How is Chris Nolan different from other directors you've worked with?

Chris is a highly intelligent guy, very respectful of what I do as an actor and what actors do, and when you have someone that respects that so much, it gives you the freedom to experiment and go with it. You don't feel stifled by somebody's opinion. I've worked with directors before with whom you suddenly realize that you're just a piece of meat. And I crumble under that, you know what I mean? I go, "I don't have the technical ability to cope with this very well." And because Chris wrote this script, he's an obvious example of what a bright and perceptive person he is.

Were you and Chris always on the same page with the characterization of Leonard?

Yeah! I mean it was almost like Chris – to put it in a really crude way – went, "Here's the script," and I read it and went, "Oh, wow!" and he said, "Have you got it? Good, okay... Well, I'll go and shoot it now, and you just do what it is that you do, and I'll tell you if you've gone off on the wrong direction or not." And so we then cruised along together – well, we didn't cruise, we sort of rapidly sprinted along together in our twenty-six day shoot. (Laughs) But we worked side-by-side, he beautifully capturing what I was doing, and I gave him what he felt the character was supposed to give. So it was incredibly positive and exciting. I reckon I would love if every movie was like this—and I don't just mean the finished product, I mean the process of making it — then I wouldn't struggle with it so much.

Was the role of Leonard as hard as it looked?

I thought it was going to be not hard but a really wonderful challenge. I bashed and sort of boggled my way through the process of just making sure that Chris and I were on the same page with each other. And then when I came out the other side of that just after we started shooting, it felt really quite... buoyant, and it just flowed really beautifully.

You were in almost every scene of this movie – probably more so than any other film you've ever been in. Did that coupled with the short shooting schedule make it more challenging for you to nail the character?

It made it better in a way.
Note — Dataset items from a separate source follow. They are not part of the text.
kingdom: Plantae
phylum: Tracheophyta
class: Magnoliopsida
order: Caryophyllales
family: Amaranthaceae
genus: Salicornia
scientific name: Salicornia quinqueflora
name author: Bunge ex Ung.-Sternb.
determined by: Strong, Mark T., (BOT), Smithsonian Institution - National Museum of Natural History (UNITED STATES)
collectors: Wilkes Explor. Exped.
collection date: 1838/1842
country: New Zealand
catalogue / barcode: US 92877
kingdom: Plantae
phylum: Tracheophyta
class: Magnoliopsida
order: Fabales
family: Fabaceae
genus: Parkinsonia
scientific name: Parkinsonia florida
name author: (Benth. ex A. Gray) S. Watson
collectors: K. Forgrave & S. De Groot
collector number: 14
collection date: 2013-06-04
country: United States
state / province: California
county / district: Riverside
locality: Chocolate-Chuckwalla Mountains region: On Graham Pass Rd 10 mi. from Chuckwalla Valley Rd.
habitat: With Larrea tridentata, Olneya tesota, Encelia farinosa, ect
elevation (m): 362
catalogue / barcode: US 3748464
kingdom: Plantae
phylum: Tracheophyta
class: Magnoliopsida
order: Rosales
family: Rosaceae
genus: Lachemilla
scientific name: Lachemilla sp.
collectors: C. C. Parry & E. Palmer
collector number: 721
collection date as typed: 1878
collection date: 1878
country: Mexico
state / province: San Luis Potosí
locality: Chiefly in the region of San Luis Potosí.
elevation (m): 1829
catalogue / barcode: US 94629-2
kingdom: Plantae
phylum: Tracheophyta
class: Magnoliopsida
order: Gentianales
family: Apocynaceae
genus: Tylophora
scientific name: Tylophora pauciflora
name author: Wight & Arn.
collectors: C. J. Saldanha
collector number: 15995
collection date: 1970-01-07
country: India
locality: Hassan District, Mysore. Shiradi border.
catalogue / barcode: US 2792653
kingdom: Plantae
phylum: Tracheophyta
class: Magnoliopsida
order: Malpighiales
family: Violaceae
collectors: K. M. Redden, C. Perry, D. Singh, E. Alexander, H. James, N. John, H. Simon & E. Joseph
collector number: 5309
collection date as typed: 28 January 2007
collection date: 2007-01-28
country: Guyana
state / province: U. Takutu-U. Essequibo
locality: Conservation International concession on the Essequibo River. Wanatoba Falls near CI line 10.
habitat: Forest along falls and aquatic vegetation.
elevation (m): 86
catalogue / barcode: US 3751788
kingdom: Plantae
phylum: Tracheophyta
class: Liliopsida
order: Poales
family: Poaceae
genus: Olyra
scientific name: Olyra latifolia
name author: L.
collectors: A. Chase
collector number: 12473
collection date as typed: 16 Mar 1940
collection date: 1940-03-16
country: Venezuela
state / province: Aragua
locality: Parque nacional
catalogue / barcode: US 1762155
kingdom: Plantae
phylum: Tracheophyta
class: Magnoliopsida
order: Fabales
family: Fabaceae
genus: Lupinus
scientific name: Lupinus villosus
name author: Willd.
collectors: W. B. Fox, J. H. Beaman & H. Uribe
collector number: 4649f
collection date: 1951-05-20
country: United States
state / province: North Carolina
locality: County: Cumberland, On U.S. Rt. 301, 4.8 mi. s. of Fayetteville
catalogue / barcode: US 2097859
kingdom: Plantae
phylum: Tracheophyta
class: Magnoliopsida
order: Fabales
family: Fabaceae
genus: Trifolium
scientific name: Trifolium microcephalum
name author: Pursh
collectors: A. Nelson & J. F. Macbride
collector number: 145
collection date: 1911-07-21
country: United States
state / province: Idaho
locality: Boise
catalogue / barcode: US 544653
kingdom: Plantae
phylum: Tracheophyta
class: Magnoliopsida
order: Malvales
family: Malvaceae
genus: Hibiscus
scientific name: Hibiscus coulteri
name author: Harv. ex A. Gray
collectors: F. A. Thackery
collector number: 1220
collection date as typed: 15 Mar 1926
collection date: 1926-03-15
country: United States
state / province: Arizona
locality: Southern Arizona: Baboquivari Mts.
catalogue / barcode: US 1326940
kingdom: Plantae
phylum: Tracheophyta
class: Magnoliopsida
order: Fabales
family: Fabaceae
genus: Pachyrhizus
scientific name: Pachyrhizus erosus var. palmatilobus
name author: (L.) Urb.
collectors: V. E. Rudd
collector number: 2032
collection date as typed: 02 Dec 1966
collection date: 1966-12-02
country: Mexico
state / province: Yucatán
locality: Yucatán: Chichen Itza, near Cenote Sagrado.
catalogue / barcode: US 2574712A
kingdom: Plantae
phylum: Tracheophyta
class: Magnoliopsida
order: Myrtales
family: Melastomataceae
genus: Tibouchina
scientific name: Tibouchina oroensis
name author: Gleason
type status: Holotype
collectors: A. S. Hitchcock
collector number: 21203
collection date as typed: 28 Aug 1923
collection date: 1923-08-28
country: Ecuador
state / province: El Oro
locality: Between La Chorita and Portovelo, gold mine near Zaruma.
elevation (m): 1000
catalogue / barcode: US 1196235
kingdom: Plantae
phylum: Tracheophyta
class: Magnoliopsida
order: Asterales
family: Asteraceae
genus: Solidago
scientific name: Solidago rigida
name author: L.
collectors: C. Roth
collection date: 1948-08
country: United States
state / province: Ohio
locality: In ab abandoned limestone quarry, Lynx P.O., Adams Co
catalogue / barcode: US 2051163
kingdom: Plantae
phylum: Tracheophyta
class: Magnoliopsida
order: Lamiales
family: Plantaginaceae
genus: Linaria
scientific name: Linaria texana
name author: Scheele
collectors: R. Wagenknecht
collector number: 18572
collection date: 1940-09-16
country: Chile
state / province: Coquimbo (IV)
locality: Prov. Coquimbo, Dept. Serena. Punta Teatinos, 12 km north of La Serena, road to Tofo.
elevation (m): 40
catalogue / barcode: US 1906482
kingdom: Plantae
I find it difficult sometimes if you're doing a four-month shoot, and if you work for a day and you've got five days off then work for a day and get five days off.... I always say I'm not very good at working and being a tourist at the same time. I'd rather go to work all day every day with the crew and just carry on, which is what I'm doing at the moment; it's great. And it was the same thing with "Memento" – you just kind of live and breathe this whole experience, and then as soon as it's finished you go, "Great! That's over; I can drop that and forget about that!" That energy really suits me, I think.